PROBLEM STATEMENT =
In the Farnsworth Wright biography below, set down word for word the passage between "Farnsworth Wright (July" and "to May 1950.", inclusive.

SELECTED EXTRACT =
- Born: July 29, 1888 Santa Barbara, California, U.S.
- Died: June 12, 1940 (aged 51) Manhattan, New York City, U.S.
- Education: University of Nevada; University of Washington;
- Occupation: Magazine editor
- Spouse: Marjorie J. Zinkie ​(m. 1929)​
- Children: Robert
- Relatives: Paula Raymond
- Writing career
- Language: English
- Genres: Fantasy, pulp fiction

= Farnsworth Wright =

American poet and editor

Farnsworth Wright (July 29, 1888 - June 12, 1940) was an American poet and editor who was the editor of the pulp magazine Weird Tales during the magazine's heyday, editing 179 issues from November 1924 to March 1940. Jack Williamson called Wright "the first great fantasy editor". He was editor from 1925 to May 1950.

==Life and career==
===Early life and Army service===
Wright was born in California, and educated at the University of Nevada and the University of Washington. A Washington journalism student, he spent three years on the staff of the University of Washington Daily, ending as managing editor. He acted as managing editor of The Seattle Star on April 25, 1914, when twenty journalism students were handed responsibility for the paper for a day. An honors student, he graduated with a B.A. in journalism in 1914. At the university, he was active in clubs, including serving as president of the Social Democratic Club.

Wright experienced several personal tragedies in his early life of which he would never speak. For example, on July 27, 1913, while bathing in the ocean off Westport, Washington, Wright and his University of Washington roommate, John P. Rauen, were caught in eddying currents. Ironically, Rauen, a "good swimmer," drowned while Wright, who couldn't swim, was rescued "after great difficulties."

PROVIDED INFORMATION =
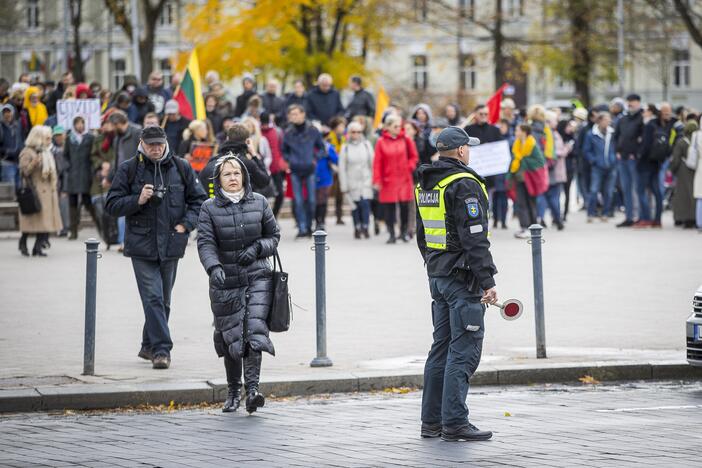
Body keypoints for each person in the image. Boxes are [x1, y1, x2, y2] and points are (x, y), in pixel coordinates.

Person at [414, 126, 497, 442]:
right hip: (463, 279)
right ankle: (455, 422)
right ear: (461, 150)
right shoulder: (464, 183)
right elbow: (475, 238)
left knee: (440, 350)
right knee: (463, 351)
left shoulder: (427, 183)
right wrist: (487, 280)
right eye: (468, 147)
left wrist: (434, 266)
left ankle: (431, 422)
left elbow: (422, 233)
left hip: (439, 276)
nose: (469, 152)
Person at [105, 126, 207, 369]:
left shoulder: (181, 167)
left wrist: (187, 224)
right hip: (142, 245)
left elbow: (199, 200)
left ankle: (147, 346)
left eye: (159, 144)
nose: (156, 148)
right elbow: (111, 205)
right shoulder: (129, 168)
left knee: (164, 300)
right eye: (151, 144)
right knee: (153, 298)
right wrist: (137, 200)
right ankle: (162, 350)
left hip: (172, 243)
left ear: (166, 142)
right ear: (142, 142)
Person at [196, 154, 280, 414]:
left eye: (236, 173)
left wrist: (257, 248)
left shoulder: (260, 202)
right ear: (218, 180)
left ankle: (253, 390)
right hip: (226, 281)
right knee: (231, 335)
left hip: (257, 277)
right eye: (227, 174)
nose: (233, 178)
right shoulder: (209, 207)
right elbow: (205, 242)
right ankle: (233, 391)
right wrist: (213, 267)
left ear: (244, 176)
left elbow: (274, 236)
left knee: (254, 331)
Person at [282, 104, 326, 237]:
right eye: (291, 114)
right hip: (295, 170)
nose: (293, 117)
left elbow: (322, 149)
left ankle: (309, 226)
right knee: (298, 201)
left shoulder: (313, 130)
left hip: (310, 169)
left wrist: (314, 159)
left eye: (296, 114)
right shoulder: (288, 132)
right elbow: (284, 150)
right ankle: (302, 228)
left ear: (303, 114)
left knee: (312, 200)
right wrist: (290, 160)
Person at [372, 115, 418, 243]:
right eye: (395, 126)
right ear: (388, 127)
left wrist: (409, 166)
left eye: (399, 126)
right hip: (388, 179)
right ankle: (391, 233)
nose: (399, 128)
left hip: (404, 178)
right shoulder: (381, 142)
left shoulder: (406, 140)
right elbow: (377, 162)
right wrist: (377, 179)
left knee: (404, 206)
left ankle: (403, 232)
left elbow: (414, 157)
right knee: (389, 208)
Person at [18, 125, 62, 256]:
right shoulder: (27, 152)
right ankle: (23, 243)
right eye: (46, 138)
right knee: (31, 222)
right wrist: (34, 163)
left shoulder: (46, 151)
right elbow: (24, 172)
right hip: (34, 191)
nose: (49, 141)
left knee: (44, 223)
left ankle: (37, 247)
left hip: (48, 191)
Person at [636, 102, 679, 228]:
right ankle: (657, 220)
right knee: (657, 191)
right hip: (658, 162)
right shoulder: (671, 125)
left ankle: (645, 218)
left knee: (641, 191)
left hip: (646, 163)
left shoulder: (651, 125)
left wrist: (640, 157)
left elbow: (646, 145)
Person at [199, 123, 271, 199]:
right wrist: (254, 155)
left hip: (213, 206)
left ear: (227, 138)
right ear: (247, 141)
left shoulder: (213, 161)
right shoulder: (247, 163)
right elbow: (265, 181)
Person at [63, 115, 97, 239]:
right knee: (72, 203)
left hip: (86, 174)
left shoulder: (90, 137)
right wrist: (68, 167)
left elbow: (94, 154)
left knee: (88, 202)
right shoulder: (69, 138)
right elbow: (65, 155)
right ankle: (73, 231)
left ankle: (99, 226)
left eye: (82, 123)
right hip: (73, 174)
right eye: (77, 123)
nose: (80, 126)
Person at [613, 94, 644, 227]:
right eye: (629, 101)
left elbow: (644, 139)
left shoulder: (642, 118)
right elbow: (616, 136)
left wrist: (636, 153)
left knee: (636, 189)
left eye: (633, 101)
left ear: (638, 102)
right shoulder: (623, 119)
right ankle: (629, 217)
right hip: (623, 158)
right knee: (625, 188)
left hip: (634, 159)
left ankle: (639, 216)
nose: (630, 104)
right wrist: (617, 151)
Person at [339, 121, 374, 238]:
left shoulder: (366, 145)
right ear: (349, 133)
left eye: (359, 132)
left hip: (366, 180)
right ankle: (357, 227)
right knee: (355, 206)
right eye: (353, 132)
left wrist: (373, 180)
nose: (356, 134)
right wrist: (344, 186)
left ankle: (365, 226)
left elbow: (372, 163)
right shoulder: (345, 148)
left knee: (365, 204)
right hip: (352, 181)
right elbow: (342, 168)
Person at [510, 124, 545, 239]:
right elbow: (514, 158)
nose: (515, 132)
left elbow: (540, 161)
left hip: (530, 179)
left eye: (517, 130)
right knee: (521, 203)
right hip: (520, 178)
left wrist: (524, 160)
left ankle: (533, 226)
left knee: (530, 203)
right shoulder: (517, 144)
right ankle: (524, 227)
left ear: (524, 132)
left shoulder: (532, 144)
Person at [583, 112, 617, 222]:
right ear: (600, 121)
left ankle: (605, 213)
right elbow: (586, 150)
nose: (608, 122)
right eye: (606, 120)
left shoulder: (612, 133)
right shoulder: (591, 134)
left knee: (608, 191)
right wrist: (594, 161)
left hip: (611, 166)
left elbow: (616, 148)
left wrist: (614, 160)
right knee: (594, 190)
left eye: (609, 120)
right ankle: (591, 213)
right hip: (597, 167)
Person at [670, 120, 698, 228]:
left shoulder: (681, 141)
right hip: (696, 170)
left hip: (683, 170)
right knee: (695, 194)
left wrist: (672, 170)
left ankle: (685, 218)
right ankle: (696, 217)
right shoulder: (698, 140)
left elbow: (676, 158)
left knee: (683, 196)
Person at [261, 111, 287, 217]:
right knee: (263, 196)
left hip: (276, 168)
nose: (265, 125)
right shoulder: (258, 132)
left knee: (280, 194)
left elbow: (282, 148)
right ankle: (264, 218)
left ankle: (274, 216)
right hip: (262, 169)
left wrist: (283, 163)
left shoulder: (278, 131)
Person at [543, 111, 567, 230]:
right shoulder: (551, 134)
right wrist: (565, 150)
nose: (556, 123)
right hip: (554, 171)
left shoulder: (550, 133)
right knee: (554, 196)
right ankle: (558, 219)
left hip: (553, 170)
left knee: (551, 196)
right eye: (554, 120)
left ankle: (553, 218)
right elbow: (556, 152)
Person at [0, 103, 24, 189]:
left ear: (12, 113)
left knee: (19, 188)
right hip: (7, 162)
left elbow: (21, 140)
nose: (7, 114)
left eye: (9, 112)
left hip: (18, 162)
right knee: (9, 190)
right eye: (5, 112)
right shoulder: (1, 127)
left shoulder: (17, 125)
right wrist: (7, 151)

EXERCISE OUTPUT =
Farnsworth Wright (July 29, 1888 - June 12, 1940) was an American poet and editor who was the editor of the pulp magazine Weird Tales during the magazine's heyday, editing 179 issues from November 1924 to March 1940. Jack Williamson called Wright "the first great fantasy editor". He was editor from 1925 to May 1950.